Under the pretext of “helping” Afghans, Borrell is simply putting forward the EU’s intention to force Afghanistan’s neighboring countries to prevent refugees from leaving the region, thereby resorting to deportation, refugee camps, repression, and troop deployment. These countries do “the dirty work” that the EU does not want to do at its own borders so as not to damage its image.
In 2015, faced with the Syrian refugee situation, the European Commission and especially Germany spoke of maintaining an open-door policy, which never really existed, under the slogan “Refugees Welcome.” But now, with the continuing war in Syria and the Taliban’s triumph in Afghanistan, Angela Merkel’s cynical “We can do it” posturing in 2015 about welcoming Syrian refugees to Germany has dramatically shifted: last week Armin Laschet, the leader of the German Christian Democratic Union who hopes to succeed Merkel in the coming elections, said, “We should not send the signal that Germany can take in everyone in need.” Indeed, he and others in the party have gone as far as to declare that “2015 mustn’t be repeated.”

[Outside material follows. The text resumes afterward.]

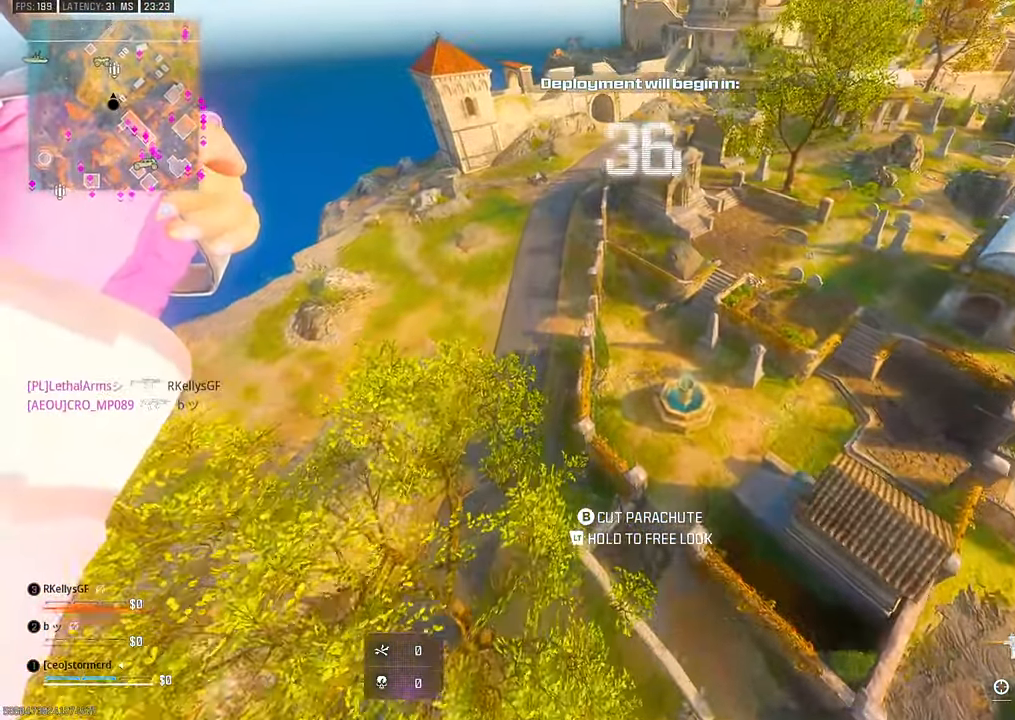
{"dt_ms": 500, "buttons": ["L1"], "left_stick": "center", "right_stick": "center", "events": []}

The Taliban’s victory is bad news for the Afghan people and for liberation struggles in the region and across the world. This terrible situation in which the Afghan workers and masses must choose between a vicious imperialist occupation and the return of the reactionary Taliban has been provoked by imperialist intervention in the region, and by the economic interests of the capitalists in the country. Today, as always, the European working class and the youth must show solidarity with the Afghan refugees and repudiate the imperialist policies of their own governments, and demand an end to violent border policies.